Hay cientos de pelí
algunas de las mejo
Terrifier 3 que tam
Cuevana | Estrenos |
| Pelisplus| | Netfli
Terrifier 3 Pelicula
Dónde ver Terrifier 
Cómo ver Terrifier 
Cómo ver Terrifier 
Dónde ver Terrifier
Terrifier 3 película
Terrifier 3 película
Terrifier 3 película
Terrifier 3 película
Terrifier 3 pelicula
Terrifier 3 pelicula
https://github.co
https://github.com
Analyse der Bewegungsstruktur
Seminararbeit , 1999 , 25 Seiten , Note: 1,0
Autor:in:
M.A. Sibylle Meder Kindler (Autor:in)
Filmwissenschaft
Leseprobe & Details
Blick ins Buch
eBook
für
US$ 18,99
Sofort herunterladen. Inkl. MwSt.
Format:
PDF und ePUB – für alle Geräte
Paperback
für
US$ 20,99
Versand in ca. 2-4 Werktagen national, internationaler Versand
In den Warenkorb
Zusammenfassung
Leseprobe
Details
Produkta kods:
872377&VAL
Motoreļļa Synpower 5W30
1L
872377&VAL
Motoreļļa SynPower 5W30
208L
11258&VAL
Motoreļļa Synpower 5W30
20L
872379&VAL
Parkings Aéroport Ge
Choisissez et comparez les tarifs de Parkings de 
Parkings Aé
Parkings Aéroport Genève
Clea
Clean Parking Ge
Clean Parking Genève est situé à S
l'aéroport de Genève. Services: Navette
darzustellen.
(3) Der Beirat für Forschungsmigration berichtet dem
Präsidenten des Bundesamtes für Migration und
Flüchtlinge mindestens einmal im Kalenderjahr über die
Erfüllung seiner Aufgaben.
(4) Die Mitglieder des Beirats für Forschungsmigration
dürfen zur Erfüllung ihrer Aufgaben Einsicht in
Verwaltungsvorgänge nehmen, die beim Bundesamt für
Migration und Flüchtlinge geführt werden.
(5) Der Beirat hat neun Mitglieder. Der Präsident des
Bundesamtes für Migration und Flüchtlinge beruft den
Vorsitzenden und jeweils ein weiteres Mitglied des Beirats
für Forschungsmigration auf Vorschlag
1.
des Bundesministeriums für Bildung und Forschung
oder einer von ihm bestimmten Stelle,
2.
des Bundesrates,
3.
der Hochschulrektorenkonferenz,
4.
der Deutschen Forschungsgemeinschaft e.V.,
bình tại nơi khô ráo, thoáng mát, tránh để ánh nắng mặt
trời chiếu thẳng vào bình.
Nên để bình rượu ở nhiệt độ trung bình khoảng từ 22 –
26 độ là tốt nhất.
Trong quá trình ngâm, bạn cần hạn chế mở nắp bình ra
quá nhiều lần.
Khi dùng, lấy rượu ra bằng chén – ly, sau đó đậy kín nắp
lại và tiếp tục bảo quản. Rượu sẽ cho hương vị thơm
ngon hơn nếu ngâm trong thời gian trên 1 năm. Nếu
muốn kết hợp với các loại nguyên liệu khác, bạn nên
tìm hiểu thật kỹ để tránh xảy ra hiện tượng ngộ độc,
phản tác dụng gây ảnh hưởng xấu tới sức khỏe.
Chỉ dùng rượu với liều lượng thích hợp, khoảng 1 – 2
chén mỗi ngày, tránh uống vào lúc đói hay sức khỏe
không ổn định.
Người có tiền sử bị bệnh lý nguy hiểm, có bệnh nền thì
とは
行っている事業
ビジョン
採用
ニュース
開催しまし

##########

§ **Task objective**: Scan the records for the string "bình" and report each line where it occurs.

§ **Solution to the exercise**:
bình tại nơi khô ráo, thoáng mát, tránh để ánh nắng mặt
trời chiếu thẳng vào bình.
Nên để bình rượu ở nhiệt độ trung bình khoảng từ 22 –
Trong quá trình ngâm, bạn cần hạn chế mở nắp bình ra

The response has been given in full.